Batibo Village is southwest of Bamenda in the northwest region of Cameroon, along the Bamenda - Mamfe road; some 40 kilometers from the City of Bamenda. It is located between latitudes 575 and 590 north of the equator, longitudes 975 east of the Greenwich meridian,[clarification needed] and at the transition between the equatorial forest in the south and the savannah to the north.
Batibo culture portrays itself in rhythmic music, traditional outfits, artwork, and folklore and traditional rites. Batibo is sandwiched between the savannah and the tropical forests. The transitional climatic and vegetation zones have endowed the people with subsistent and cash crops. Crops include yams, beans, corn, peanuts, cassava, potatoes, tomatoes, bananas and plantains. Also cultivated in Batibo are perennial trees that produce palm nuts, plums, cashew nuts, kolanuts, coffee and cocoa. Fruits and vegetables grown include pineapples, passion fruit, guava, sugar cane, monkey kola, berries, okra, Bitter leaf, leeks, oranges, avocados, water melon and pawpaw.
Batibo and its catchment area of Moghamo is the palm wine capital of the world. The sweet white wine is tapped from the raffia palm tree. The white wine locally referred to as Fitchuk is a staple at all occasions including birth celebrations, engagements (knock-door), weddings, funerals and others. The wine is exported to all the other nine regions of Cameroon with areas as far as Yaounde and Douala. Fitchuk hardens with age and has actually been frozen and shipped to Europe and the USA where it is used to grace birth and marriage celebrations.

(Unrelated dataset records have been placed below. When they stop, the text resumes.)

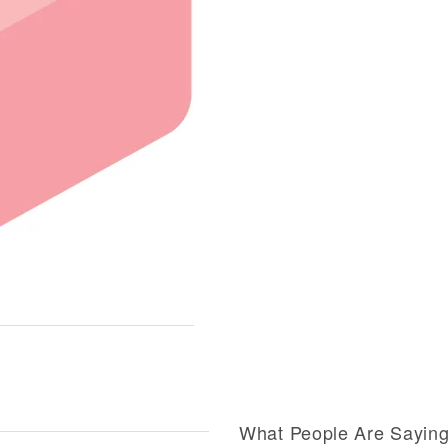
What People Are Sayin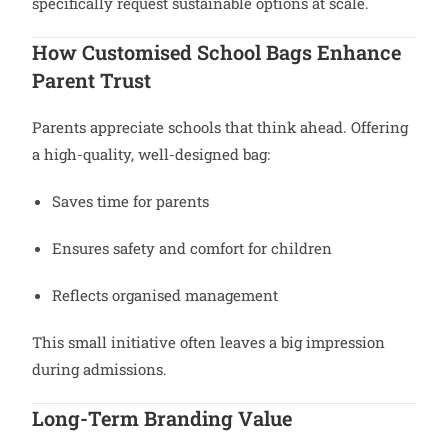
specifically request sustainable options at scale.
How Customised School Bags Enhance
Parent Trust
Parents appreciate schools that think ahead. Offering
a high-quality, well-designed bag:
Saves time for parents
Ensures safety and comfort for children
Reflects organised management
This small initiative often leaves a big impression
during admissions.
Long-Term Branding Value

Nang-tari is a pourish made of coco-yams, and vegetables. Huckle Berry vegetable (Njama Njama) and cocoyams is a frequent meal. The over twelve types of yams are cooked with meat, fish, chicken, vegetables and spices. Other foods consumed by the Batibo people include: rice, fufu, ndole, eru, achu, miyondo, koki, garri.
The inhabitants of Batibo engage in animal husbandry. Animals raised in Batibo and Moghamo include goats, sheep, cows, rabbits and pigs. Pigs are commonly eaten on social events. In addition to those animals, chickens are also raised both in poultries and as free range.

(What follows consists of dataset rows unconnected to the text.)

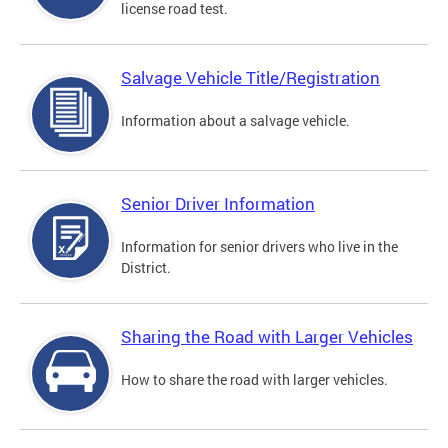
license road test.
Salvage Vehicle Title/Registration
Information about a salvage vehicle.
Senior Driver Information
Information for senior drivers who live in the
District.
Sharing the Road with Larger Vehicles
How to share the road with larger vehicles.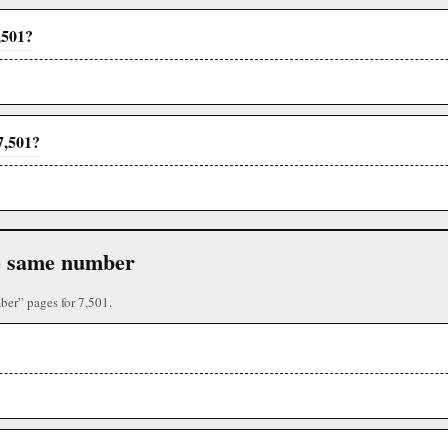
,501?
7,501?
the same number
ber” pages for 7,501.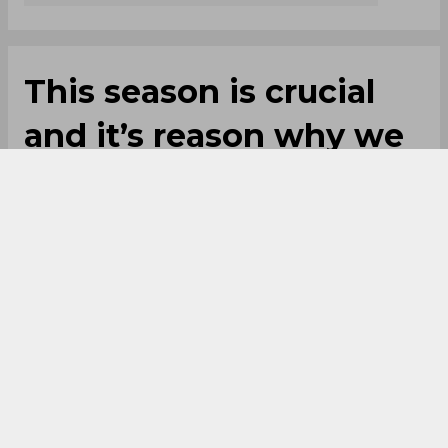
This season is crucial
and it’s reason why we
improved our team,
claims Joan Laporta
By
SportsCafe Desk
,
SportsCafe Editor
07/29/2022
104
Barcelona president Joan Laporta has
revealed that the 2022/23 season is crucial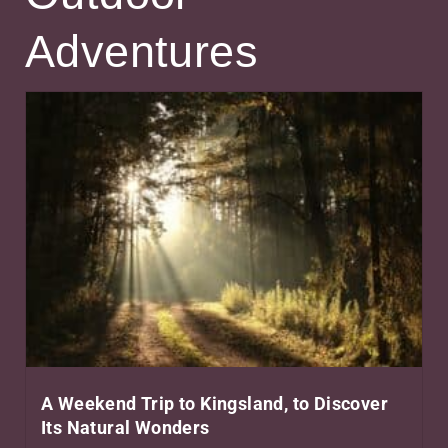
Adventures
A Weekend Trip to Kingsland, to Discover
Its Natural Wonders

It is an inhabitant of Batibo who originated the quote "Music is the fruit of life's creative and rhythmic juices". A visit to any cultural occasion in Batibo will reveal the rhythmic culture. The Batibo inhabitants and their catchment area of Moghamo have a culture that is full of music, folklore, and dance. The traditional dances include the Tiwara, Nchibi, Mareway, Ambolo, Njang, and Ngo, not forgetting the Royal dance and the Nere.